OraFAQ Forum: Russian » UTF8 russian compatibility

Home » Non-English Forums » Russian » UTF8 russian compatibility

Show: Today's Messages :: Polls :: Message Navigator
E-mail to friend

UTF8 russian compatibility [message #255067]

Mon, 30 July 2007 09:57

zahar
Messages: 4
Registered: July 2007
Location: Belarus

Junior Member

Hello All!

Has generated base with coding UTF-8 on server 10.1.0.4.0

<initParam name="nls_language" value="RUSSIAN"/>
<initParam name="nls_territory" value="RUSSIA"/>
<characterSet>AL32UTF8</characterSet>
<nationalCharacterSet>UTF8</nationalCharacterSet>

----

select userenv('language') from dual gives RUSSIAN_CIS.AL32UTF8

-----

The purpose is that any user could connect with any russian allowed codepage (f.ex. russian_cis&cl8iso8859p5, russian_cis&cl8mswin1251) and orderly work and see cyrillics independent of who have inserted these data with what codepage.
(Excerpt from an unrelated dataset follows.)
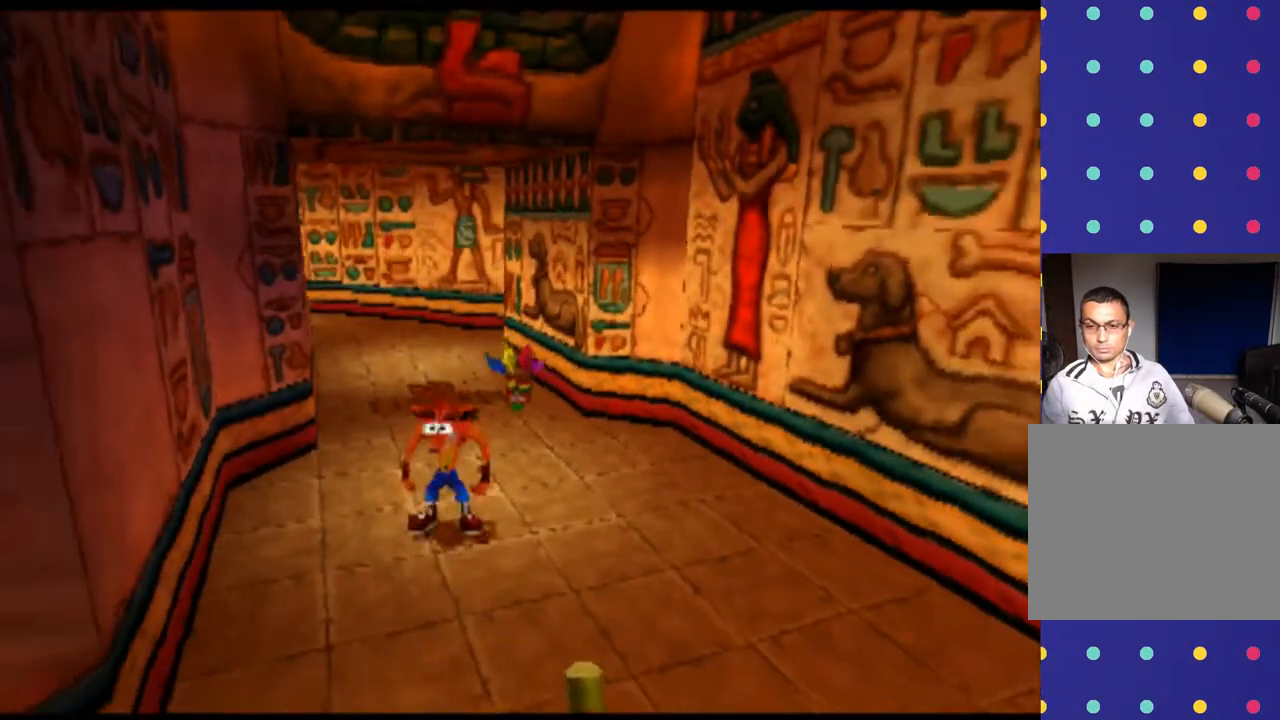
{"buttons": [], "left_stick": "center", "events": [[433, "left_stick", "center"]]}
With each code page cyrillics can be inserted and clients with such codepage see the text properly, but the other clients with different codepages see something unreadable.
And, even if to connect with NLS_LANG = russian_cis&al32utf8, only such clients orderly sees their russian symbols.
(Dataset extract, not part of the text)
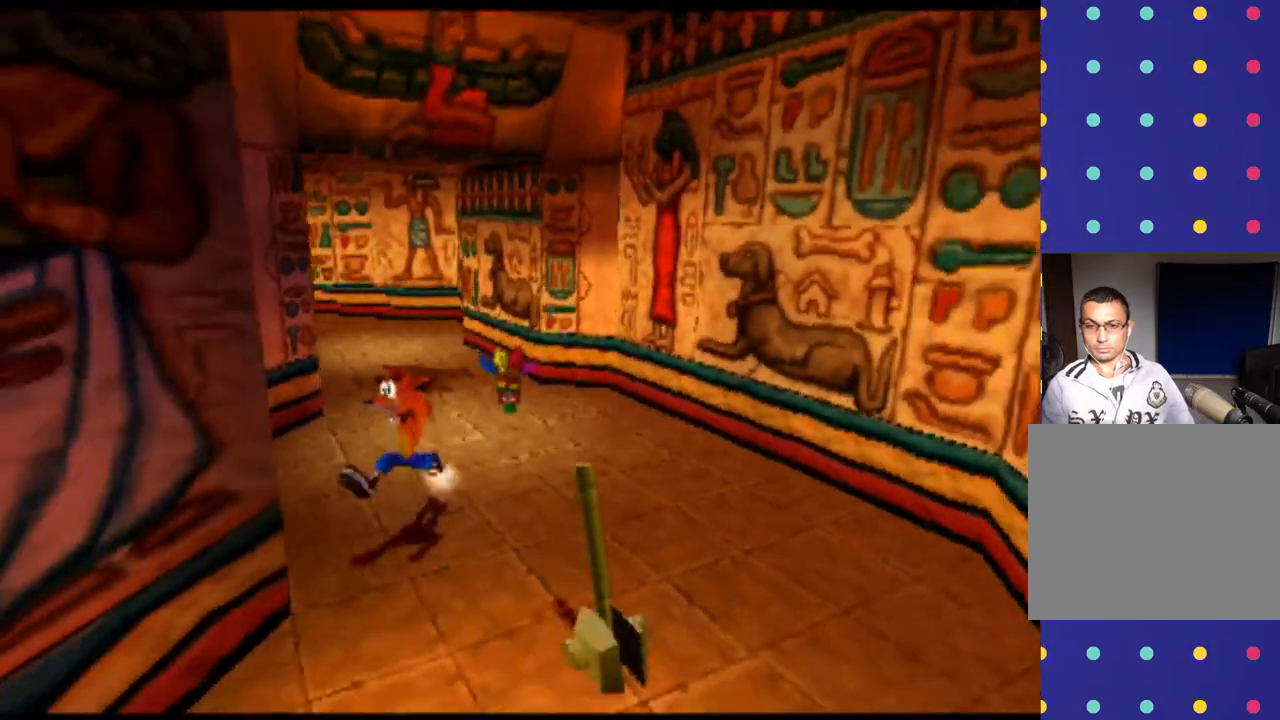
{"buttons": [], "left_stick": "right", "events": [[433, "left_stick", "right"]]}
Please tell me what is wrong ?

Regards
Sergey

Report message to a moderator

Re: UTF8 russian compatibility [message #255111 is a reply to message #255067]

Mon, 30 July 2007 12:15

andrew again
Messages: 2577
Registered: March 2000

Senior Member

1.) if the client nls setting is correct, then the input characters will be correctly stored in UTF8 in the database.
2.) if you se your client nls setting to match the database (RUSSIAN_RUSSIA.AL32UTF8) then no codepage conversion will be done. Whatever input bytes are input - they will be stored like that in the database.
3.) the client font (and DOS codepage or Windows codepage) is important in being able to display the characters you are interested in.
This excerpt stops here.